If the user is only using Internet Explorer 7, you could download the .adm (http://www.microsoft.com/DOWNLOADS/...81-6462-4fda-8ee5-fcb8264c44b1&displaylang=en) and set up the GPO for the user there to a proxy server (in this case, it would be the loopback). This will follow the end-user to whatever computer, and it will only allow the websites you want the user to use. I believe it just writes to this registry key called "ProxyOverride".

However, if homey decides to install Firefox or use a portable app, then this goes to shit. This also will affect ALL his Internet browsing on IE, so every legitimate websites would need to be added to the exemptions list, and do another log off/log on (gpupdate /target:user /force)

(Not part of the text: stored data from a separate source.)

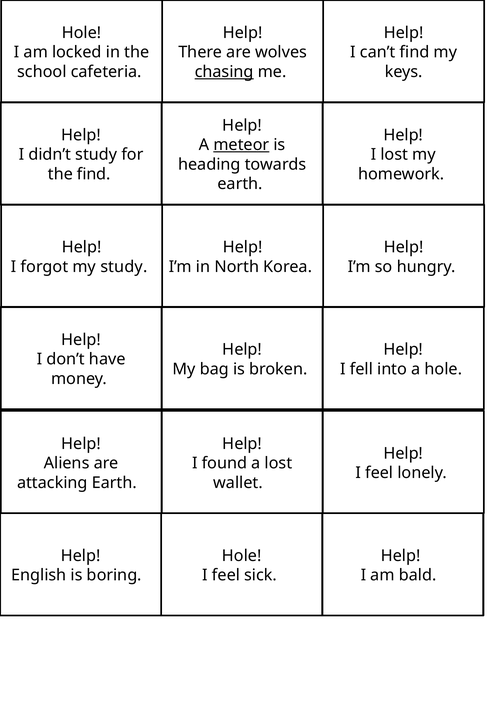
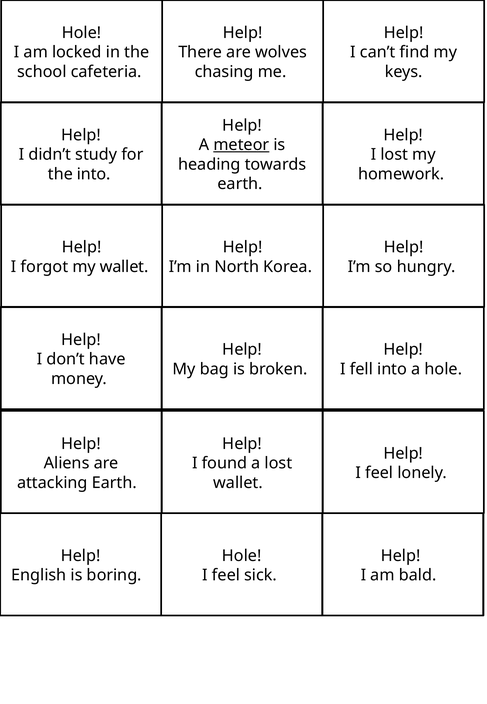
chasing underline: present -> none
the find: find -> into
my study: study -> wallet
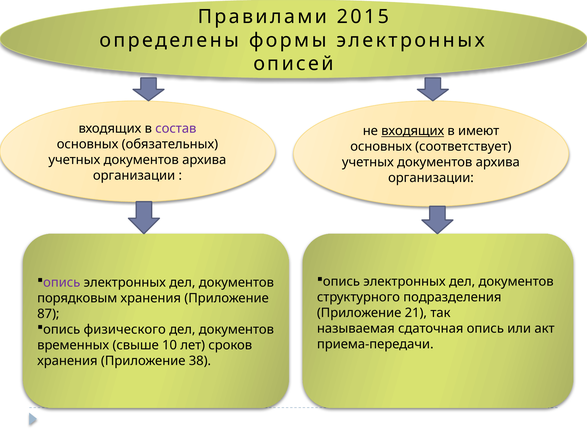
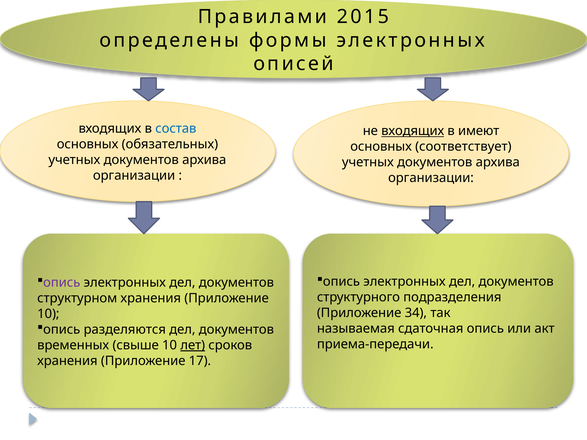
состав colour: purple -> blue
порядковым: порядковым -> структурном
21: 21 -> 34
87 at (48, 314): 87 -> 10
физического: физического -> разделяются
лет underline: none -> present
38: 38 -> 17
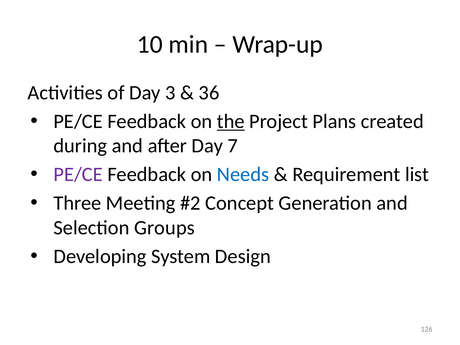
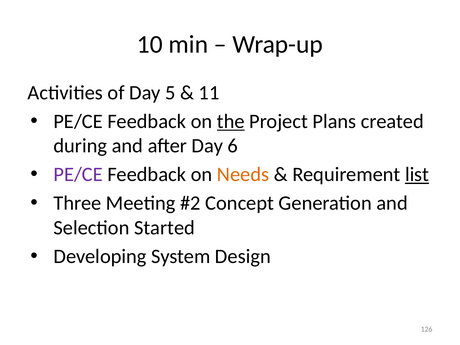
3: 3 -> 5
36: 36 -> 11
7: 7 -> 6
Needs colour: blue -> orange
list underline: none -> present
Groups: Groups -> Started
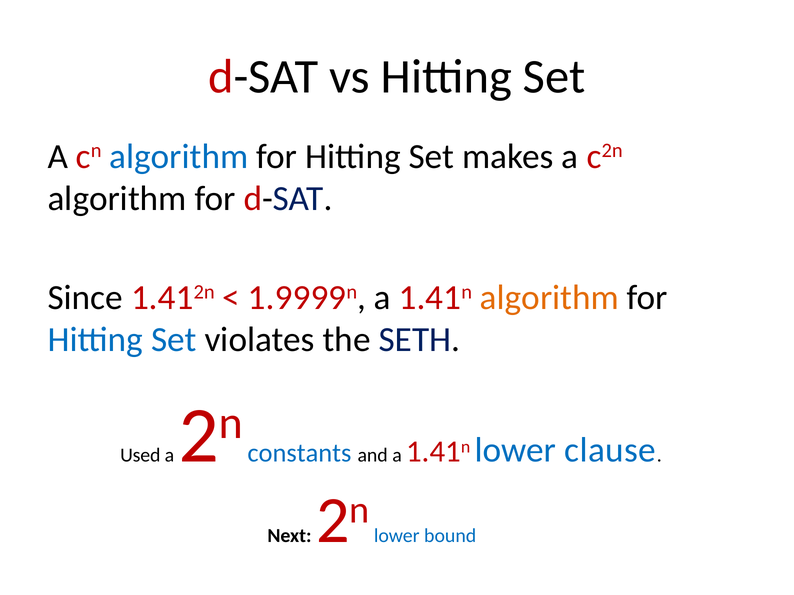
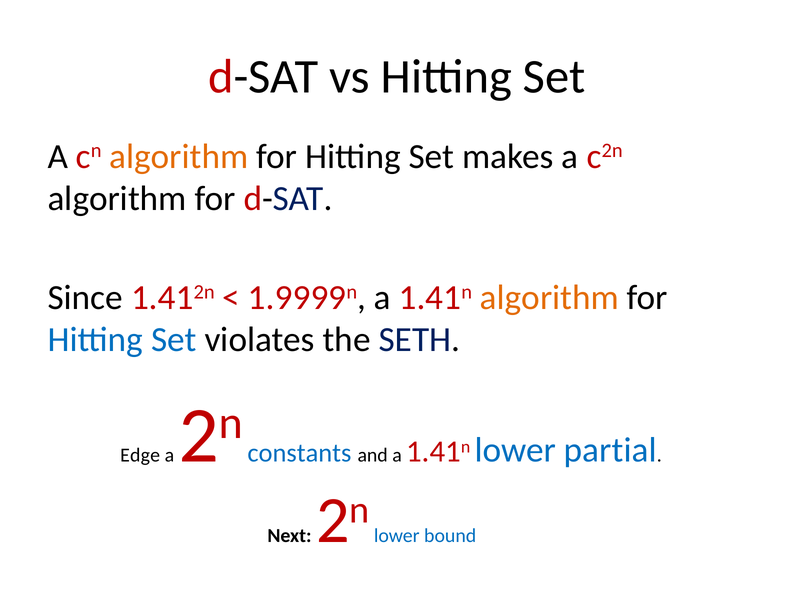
algorithm at (179, 157) colour: blue -> orange
Used: Used -> Edge
clause: clause -> partial
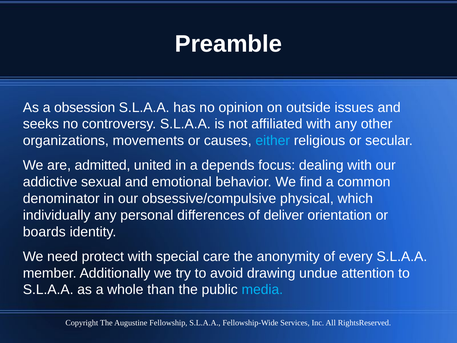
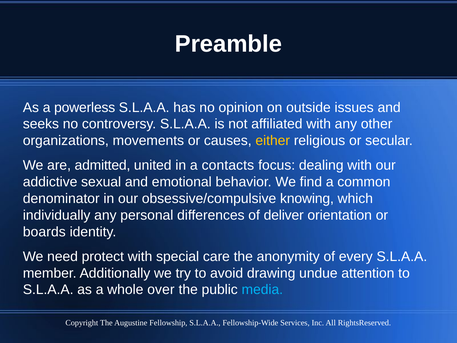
obsession: obsession -> powerless
either colour: light blue -> yellow
depends: depends -> contacts
physical: physical -> knowing
than: than -> over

I would go with the OpenDNS solution instead -- it is much better to administer this stuff through a centralized point. Otherwise, get a real Web Proxy server in-place.

 

[TwiceSliced]

As for applying the policy just for that user, you applied the gpo to the OU that the computer was in correct? And then used filtering to give only that user read and apply rights to the policy?

Yes, that's what I initially tried... Either I've done something wrong, or it just doesn't work.

As for the log-on and log-off scripts, that idea seems to be a bust. I've written a script that will change the settings, but the user needs to be a local administrator for it work; because the filtered user is a restricted user, no dice. I looked into creating a dummy local admin account and using "run as", but Windows won't allow me to include the password in the script; that apparently requires third-party software... And will ultimately create a security vulnerability anyway.

Looks like I'm out of luck, short of setting-up a proxy server.

 

[keenan]

It'd be a bit of a hack and possibly a pain to maintain, but maybe if you set up an 'automatic proxy detect' script (see here) setting all the blocked sites to use 'localhost' (or some other invalid address) as the proxy and everything else to direct, and forced it upon that user you could achieve your goal.

Has the same caveat exchange keys mentions though in that it only applies to applications that use the Internet Settings dialog.

 

[TwiceSliced]

An update:

I set-up FreeProxy on an old tower we had lying around, and pointed it at OpenDNS. Then I put together a GPO for the restricted accounts that set IE to use the proxy server, removed the "Connections" tab from "Internet Options", and blocks (by way of path rules) the users from running Firefox, Chrome, Opera, and Safari.

Not comprehensive, but free and enough to keep the porn from all but the most enterprising kids.

Thanks for the suggestions, everyone!